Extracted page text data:
== == ==

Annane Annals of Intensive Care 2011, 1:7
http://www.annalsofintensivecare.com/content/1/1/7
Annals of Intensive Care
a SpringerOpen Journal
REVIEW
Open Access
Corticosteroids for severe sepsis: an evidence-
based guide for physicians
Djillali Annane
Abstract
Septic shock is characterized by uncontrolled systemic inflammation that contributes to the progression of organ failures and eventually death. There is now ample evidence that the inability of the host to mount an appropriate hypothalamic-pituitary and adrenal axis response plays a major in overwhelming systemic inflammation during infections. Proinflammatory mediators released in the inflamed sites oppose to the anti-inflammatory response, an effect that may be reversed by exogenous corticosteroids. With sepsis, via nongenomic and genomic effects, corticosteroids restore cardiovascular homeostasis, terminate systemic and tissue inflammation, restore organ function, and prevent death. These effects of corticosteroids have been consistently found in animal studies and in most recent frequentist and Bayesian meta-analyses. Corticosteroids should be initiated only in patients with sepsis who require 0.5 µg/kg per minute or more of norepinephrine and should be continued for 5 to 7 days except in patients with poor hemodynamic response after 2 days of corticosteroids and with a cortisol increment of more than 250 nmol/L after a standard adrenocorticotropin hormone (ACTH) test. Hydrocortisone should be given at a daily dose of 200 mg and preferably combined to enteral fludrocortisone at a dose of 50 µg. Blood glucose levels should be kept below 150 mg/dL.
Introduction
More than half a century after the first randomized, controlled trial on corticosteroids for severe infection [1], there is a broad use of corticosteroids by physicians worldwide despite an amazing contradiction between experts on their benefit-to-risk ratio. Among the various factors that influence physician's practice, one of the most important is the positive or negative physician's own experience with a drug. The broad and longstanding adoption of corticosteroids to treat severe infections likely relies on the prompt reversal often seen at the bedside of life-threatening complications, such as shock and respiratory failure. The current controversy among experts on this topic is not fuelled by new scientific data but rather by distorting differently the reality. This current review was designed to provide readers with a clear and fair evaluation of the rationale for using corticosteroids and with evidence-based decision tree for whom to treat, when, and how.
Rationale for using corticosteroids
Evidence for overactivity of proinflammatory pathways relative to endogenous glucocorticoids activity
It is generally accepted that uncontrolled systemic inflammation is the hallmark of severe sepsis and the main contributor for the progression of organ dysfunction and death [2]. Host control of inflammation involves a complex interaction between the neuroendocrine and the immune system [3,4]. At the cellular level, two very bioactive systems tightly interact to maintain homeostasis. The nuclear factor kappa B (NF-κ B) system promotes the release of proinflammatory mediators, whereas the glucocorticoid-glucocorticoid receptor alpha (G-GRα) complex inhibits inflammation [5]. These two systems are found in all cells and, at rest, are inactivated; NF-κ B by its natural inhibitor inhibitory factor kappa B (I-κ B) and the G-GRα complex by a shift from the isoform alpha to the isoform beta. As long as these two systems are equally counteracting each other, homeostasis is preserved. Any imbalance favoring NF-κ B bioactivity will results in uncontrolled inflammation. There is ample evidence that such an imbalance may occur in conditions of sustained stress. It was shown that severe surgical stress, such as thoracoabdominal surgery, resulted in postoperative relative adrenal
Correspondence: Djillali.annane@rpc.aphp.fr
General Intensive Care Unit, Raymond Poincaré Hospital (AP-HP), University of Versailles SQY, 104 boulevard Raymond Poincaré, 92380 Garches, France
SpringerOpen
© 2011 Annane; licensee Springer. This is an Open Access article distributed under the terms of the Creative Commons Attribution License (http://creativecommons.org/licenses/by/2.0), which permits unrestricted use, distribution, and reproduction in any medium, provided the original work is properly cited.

== == ==

Exercise objective: The records shown above should be given again word for word.

Written solution:
Annane Annals of Intensive Care 2011, 1:7
http://www.annalsofintensivecare.com/content/1/1/7
Annals of Intensive Care
a SpringerOpen Journal
REVIEW
Open Access
Corticosteroids for severe sepsis: an evidence-
based guide for physicians
Djillali Annane
Abstract
Septic shock is characterized by uncontrolled systemic inflammation that contributes to the progression of organ failures and eventually death. There is now ample evidence that the inability of the host to mount an appropriate hypothalamic-pituitary and adrenal axis response plays a major in overwhelming systemic inflammation during infections. Proinflammatory mediators released in the inflamed sites oppose to the anti-inflammatory response, an effect that may be reversed by exogenous corticosteroids. With sepsis, via nongenomic and genomic effects, corticosteroids restore cardiovascular homeostasis, terminate systemic and tissue inflammation, restore organ function, and prevent death. These effects of corticosteroids have been consistently found in animal studies and in most recent frequentist and Bayesian meta-analyses. Corticosteroids should be initiated only in patients with sepsis who require 0.5 µg/kg per minute or more of norepinephrine and should be continued for 5 to 7 days except in patients with poor hemodynamic response after 2 days of corticosteroids and with a cortisol increment of more than 250 nmol/L after a standard adrenocorticotropin hormone (ACTH) test. Hydrocortisone should be given at a daily dose of 200 mg and preferably combined to enteral fludrocortisone at a dose of 50 µg. Blood glucose levels should be kept below 150 mg/dL.
Introduction
More than half a century after the first randomized, controlled trial on corticosteroids for severe infection [1], there is a broad use of corticosteroids by physicians worldwide despite an amazing contradiction between experts on their benefit-to-risk ratio. Among the various factors that influence physician's practice, one of the most important is the positive or negative physician's own experience with a drug. The broad and longstanding adoption of corticosteroids to treat severe infections likely relies on the prompt reversal often seen at the bedside of life-threatening complications, such as shock and respiratory failure. The current controversy among experts on this topic is not fuelled by new scientific data but rather by distorting differently the reality. This current review was designed to provide readers with a clear and fair evaluation of the rationale for using corticosteroids and with evidence-based decision tree for whom to treat, when, and how.
Rationale for using corticosteroids
Evidence for overactivity of proinflammatory pathways relative to endogenous glucocorticoids activity
It is generally accepted that uncontrolled systemic inflammation is the hallmark of severe sepsis and the main contributor for the progression of organ dysfunction and death [2]. Host control of inflammation involves a complex interaction between the neuroendocrine and the immune system [3,4]. At the cellular level, two very bioactive systems tightly interact to maintain homeostasis. The nuclear factor kappa B (NF-κ B) system promotes the release of proinflammatory mediators, whereas the glucocorticoid-glucocorticoid receptor alpha (G-GRα) complex inhibits inflammation [5]. These two systems are found in all cells and, at rest, are inactivated; NF-κ B by its natural inhibitor inhibitory factor kappa B (I-κ B) and the G-GRα complex by a shift from the isoform alpha to the isoform beta. As long as these two systems are equally counteracting each other, homeostasis is preserved. Any imbalance favoring NF-κ B bioactivity will results in uncontrolled inflammation. There is ample evidence that such an imbalance may occur in conditions of sustained stress. It was shown that severe surgical stress, such as thoracoabdominal surgery, resulted in postoperative relative adrenal
Correspondence: Djillali.annane@rpc.aphp.fr
General Intensive Care Unit, Raymond Poincaré Hospital (AP-HP), University of Versailles SQY, 104 boulevard Raymond Poincaré, 92380 Garches, France
SpringerOpen
© 2011 Annane; licensee Springer. This is an Open Access article distributed under the terms of the Creative Commons Attribution License (http://creativecommons.org/licenses/by/2.0), which permits unrestricted use, distribution, and reproduction in any medium, provided the original work is properly cited.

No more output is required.